### Exercise goal:
What is needed is an exact reproduction of the lines from the one that contains "fall from height, 2023: 3 -> 4" through the end of the data, both included and nothing else, with pictures omitted.

### Available records:
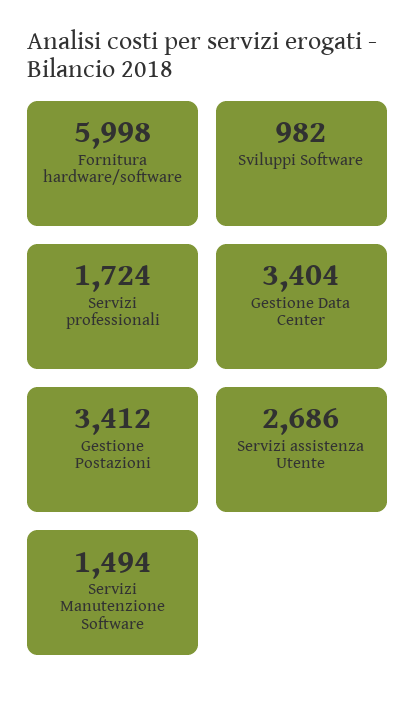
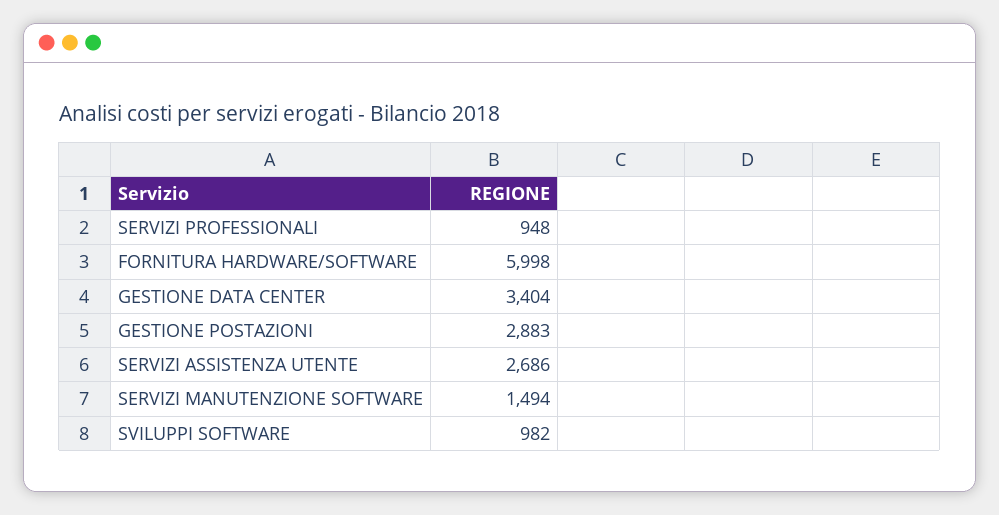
Servizi professionali: 1724 -> 948
Gestione Postazioni: 3412 -> 2883

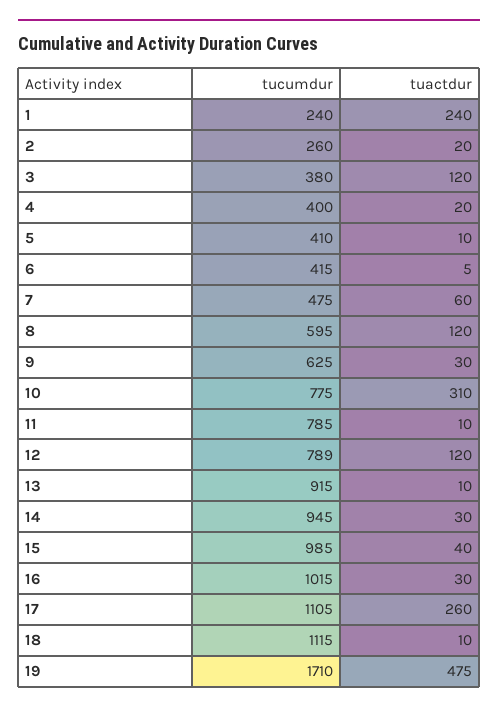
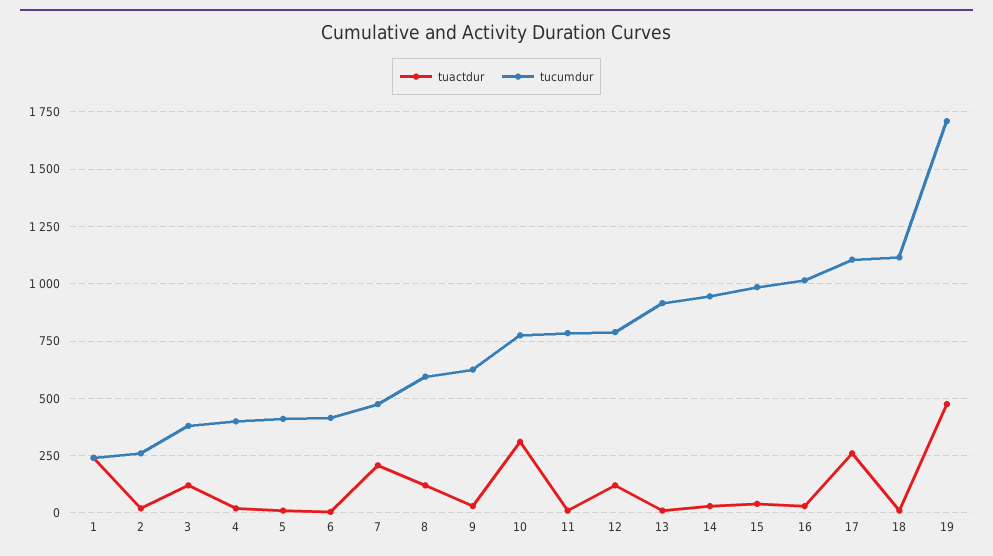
tuactdur, 7: 60 -> 200

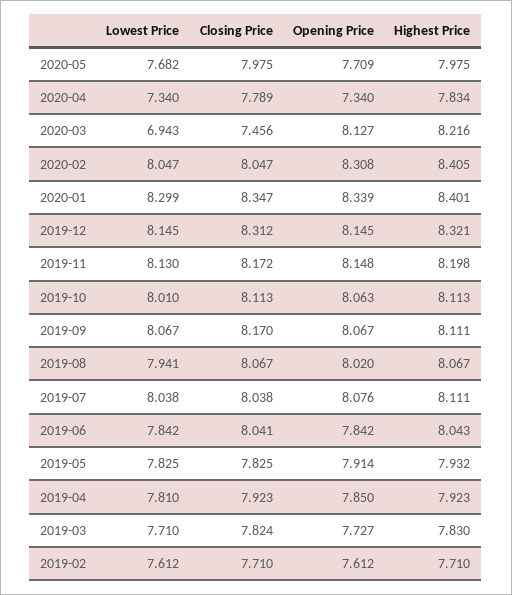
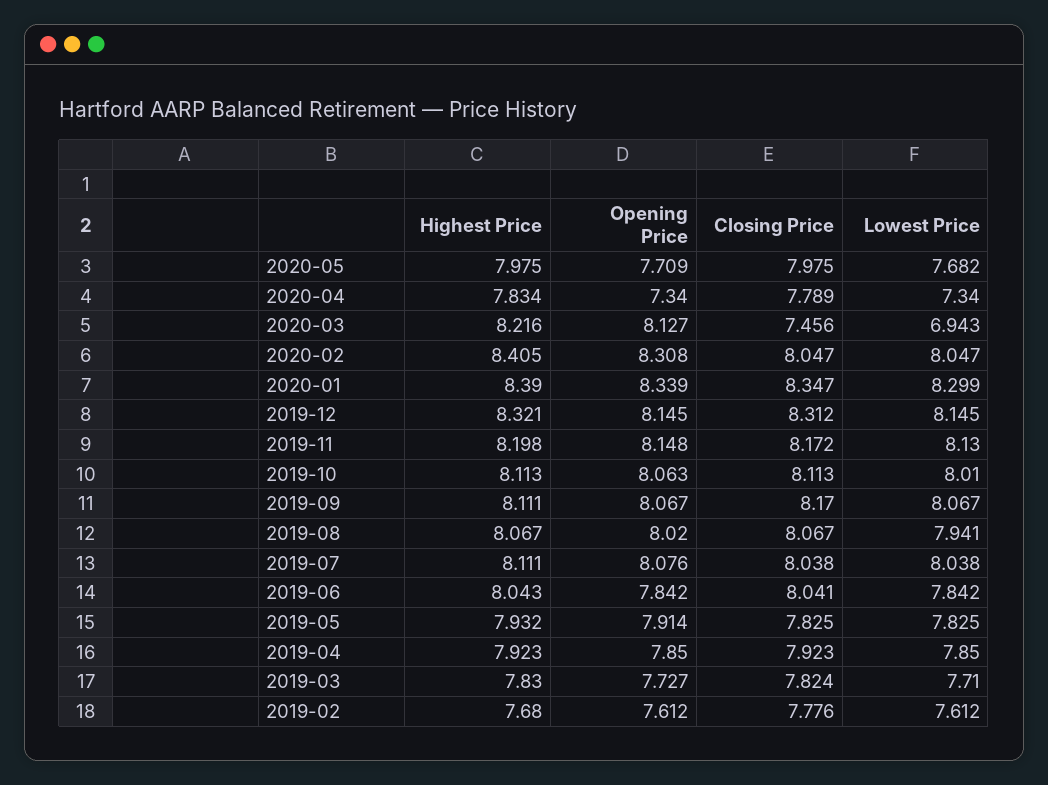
Highest Price, 2020-01: 8.401 -> 8.39
Lowest Price, 2019-04: 7.81 -> 7.85
Closing Price, 2019-02: 7.71 -> 7.776
Highest Price, 2019-02: 7.71 -> 7.68

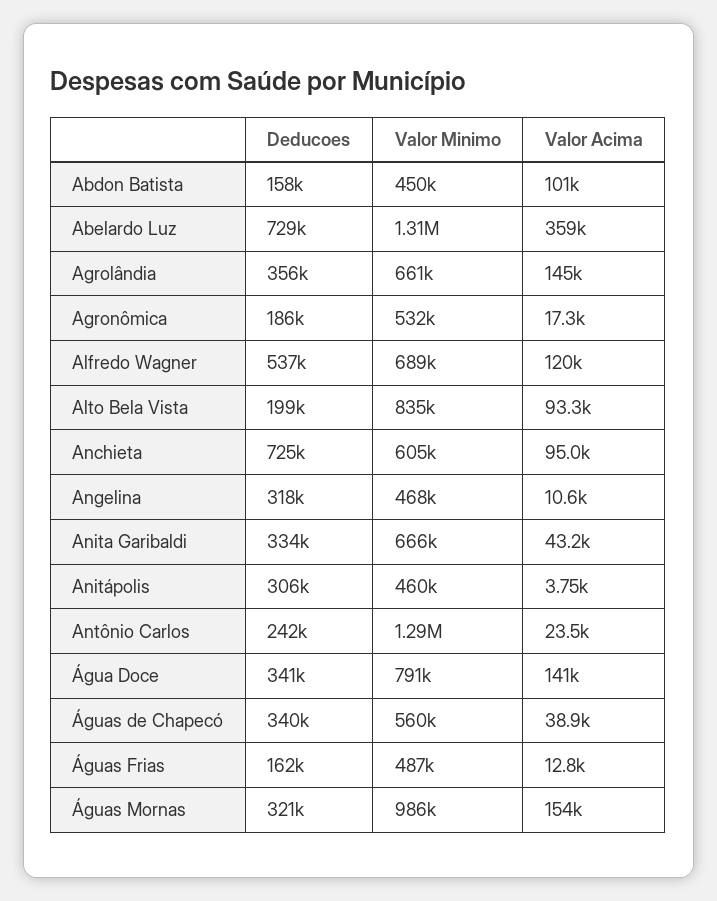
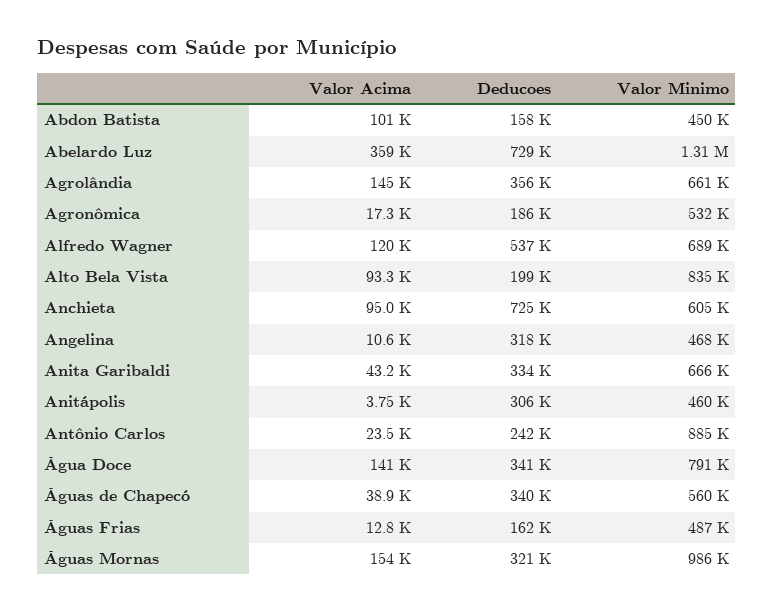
Valor Minimo, Antônio Carlos: 1290000 -> 885000

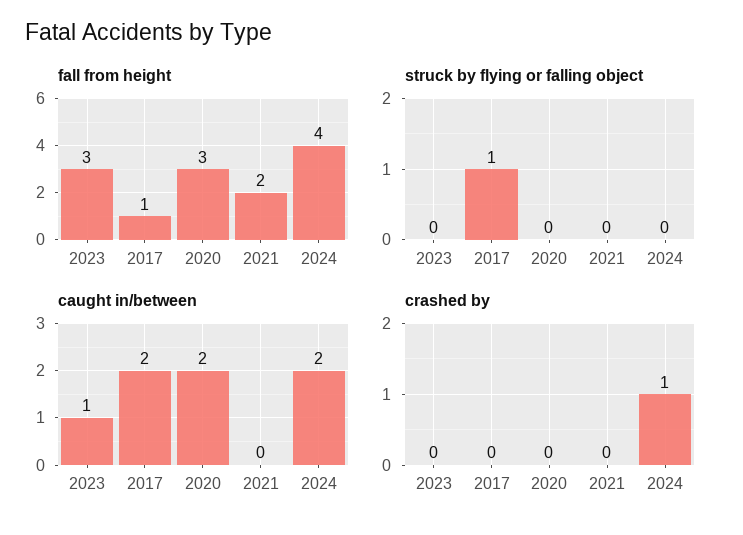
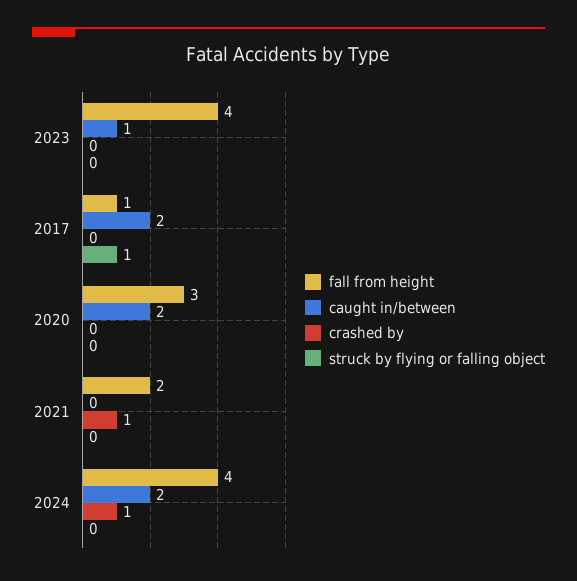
fall from height, 2023: 3 -> 4
crashed by, 2021: 0 -> 1

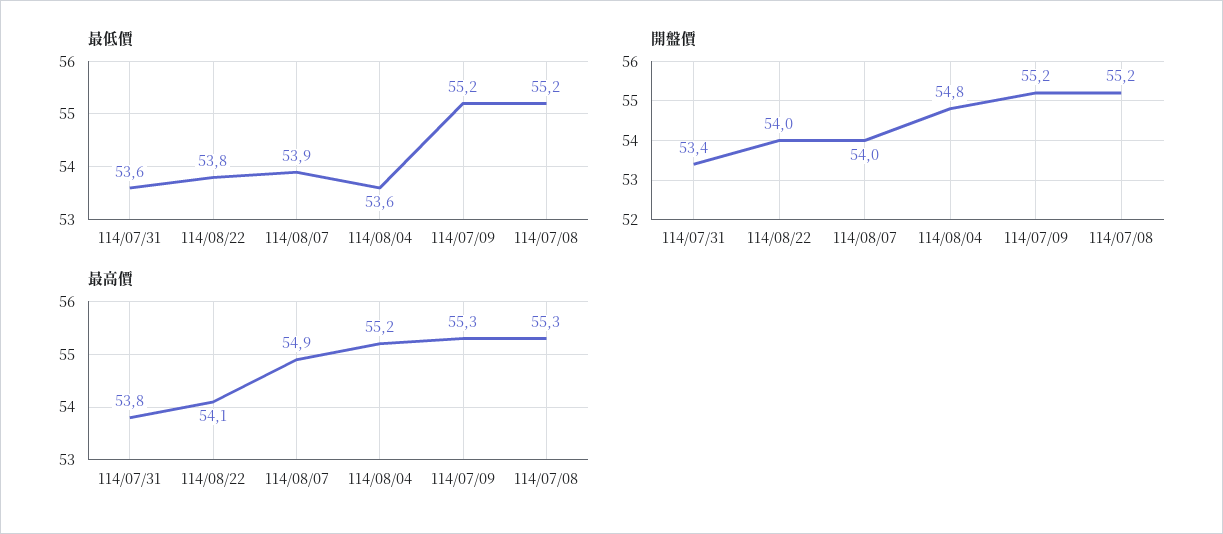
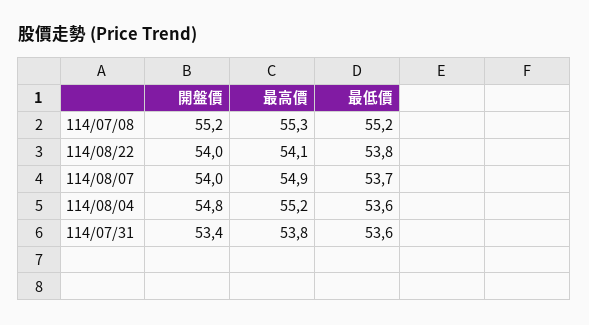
最低價, 114/08/07: 53.9 -> 53.7
最低價, 114/07/09: 55.2 -> none
開盤價, 114/07/09: 55.2 -> none
最高價, 114/07/09: 55.3 -> none

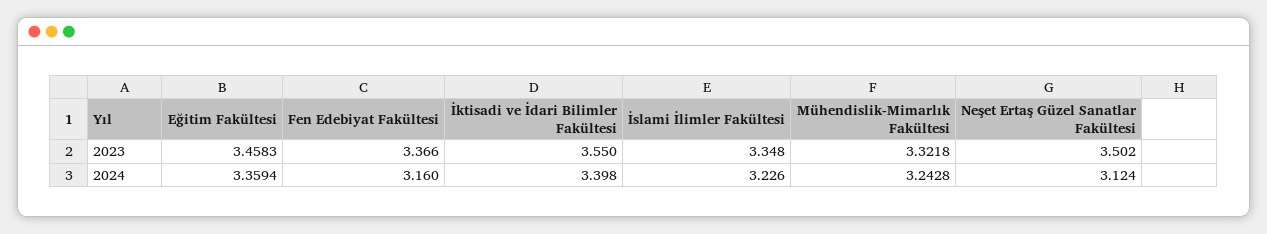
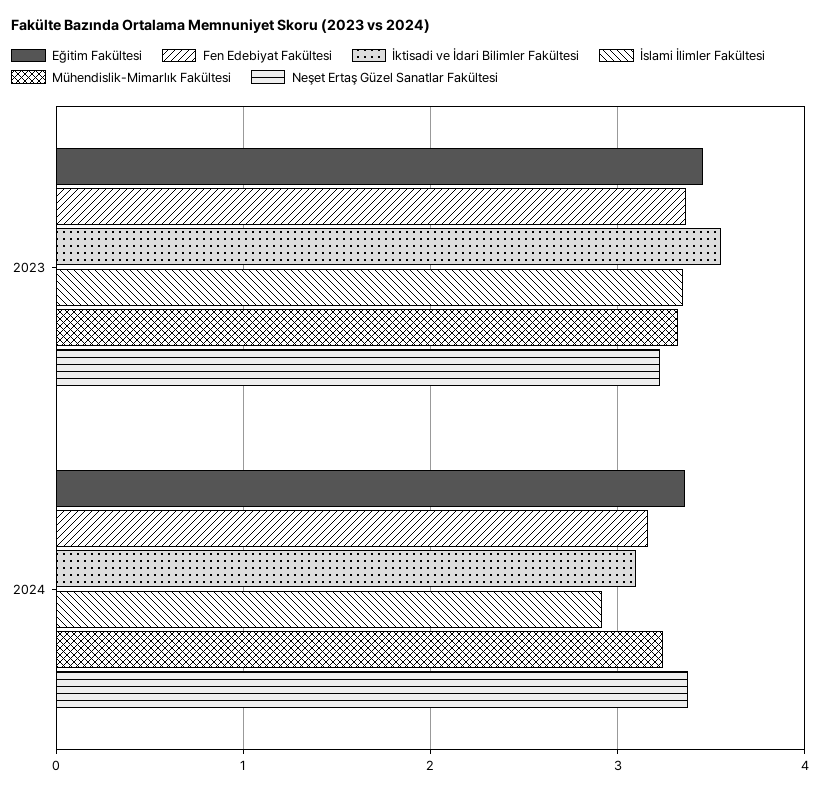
Neşet Ertaş Güzel Sanatlar Fakültesi, 2023: 3.502 -> 3.2
İktisadi ve İdari Bilimler Fakültesi, 2024: 3.398 -> 3.1
İslami İlimler Fakültesi, 2024: 3.226 -> 2.9
Neşet Ertaş Güzel Sanatlar Fakültesi, 2024: 3.124 -> 3.4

### Response to this task:
fall from height, 2023: 3 -> 4
crashed by, 2021: 0 -> 1

最低價, 114/08/07: 53.9 -> 53.7
最低價, 114/07/09: 55.2 -> none
開盤價, 114/07/09: 55.2 -> none
最高價, 114/07/09: 55.3 -> none

Neşet Ertaş Güzel Sanatlar Fakültesi, 2023: 3.502 -> 3.2
İktisadi ve İdari Bilimler Fakültesi, 2024: 3.398 -> 3.1
İslami İlimler Fakültesi, 2024: 3.226 -> 2.9
Neşet Ertaş Güzel Sanatlar Fakültesi, 2024: 3.124 -> 3.4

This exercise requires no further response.